Content starts

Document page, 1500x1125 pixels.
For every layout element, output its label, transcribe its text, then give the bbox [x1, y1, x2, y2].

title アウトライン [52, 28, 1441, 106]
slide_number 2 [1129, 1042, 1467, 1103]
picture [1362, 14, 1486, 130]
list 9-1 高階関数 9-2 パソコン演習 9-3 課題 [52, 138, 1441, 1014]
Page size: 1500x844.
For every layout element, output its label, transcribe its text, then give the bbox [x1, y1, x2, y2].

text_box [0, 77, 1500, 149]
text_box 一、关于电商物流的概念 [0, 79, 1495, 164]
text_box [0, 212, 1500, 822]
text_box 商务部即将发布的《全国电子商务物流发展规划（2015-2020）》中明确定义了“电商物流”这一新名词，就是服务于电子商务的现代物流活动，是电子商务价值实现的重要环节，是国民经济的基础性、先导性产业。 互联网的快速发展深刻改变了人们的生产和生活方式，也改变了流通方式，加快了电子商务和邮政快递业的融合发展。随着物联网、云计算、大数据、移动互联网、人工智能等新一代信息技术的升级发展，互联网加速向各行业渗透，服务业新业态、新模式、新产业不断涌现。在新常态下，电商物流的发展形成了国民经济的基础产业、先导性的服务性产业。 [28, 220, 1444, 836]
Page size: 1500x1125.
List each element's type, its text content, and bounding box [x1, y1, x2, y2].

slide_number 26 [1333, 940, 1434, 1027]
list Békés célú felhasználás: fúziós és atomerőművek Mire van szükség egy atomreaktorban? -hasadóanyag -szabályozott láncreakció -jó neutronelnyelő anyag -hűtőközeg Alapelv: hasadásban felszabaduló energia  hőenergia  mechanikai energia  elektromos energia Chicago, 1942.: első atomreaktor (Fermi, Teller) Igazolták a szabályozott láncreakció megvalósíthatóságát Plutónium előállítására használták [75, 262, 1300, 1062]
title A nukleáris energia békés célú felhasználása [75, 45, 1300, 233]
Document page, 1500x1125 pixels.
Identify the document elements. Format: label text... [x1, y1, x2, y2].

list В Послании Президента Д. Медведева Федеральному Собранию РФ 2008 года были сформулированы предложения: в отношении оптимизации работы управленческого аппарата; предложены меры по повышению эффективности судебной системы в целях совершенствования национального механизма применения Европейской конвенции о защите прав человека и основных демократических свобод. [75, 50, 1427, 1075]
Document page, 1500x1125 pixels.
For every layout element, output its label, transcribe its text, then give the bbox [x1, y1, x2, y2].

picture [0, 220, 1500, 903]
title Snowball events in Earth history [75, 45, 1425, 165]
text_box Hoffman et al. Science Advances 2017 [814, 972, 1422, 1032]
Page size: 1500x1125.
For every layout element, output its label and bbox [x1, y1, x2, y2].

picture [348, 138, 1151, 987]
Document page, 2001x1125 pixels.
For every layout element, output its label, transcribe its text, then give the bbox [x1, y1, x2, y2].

Content ends

◆ **ASSIGNED TASK**: Each line from the one containing "Document page, 2001x1125 pixels." to the end of the entries above should be copied exactly, and no other line.

◆ **ANSWER TO THE EXERCISE**:
Document page, 2001x1125 pixels.
For every layout element, output its label, transcribe its text, then give the bbox [x1, y1, x2, y2].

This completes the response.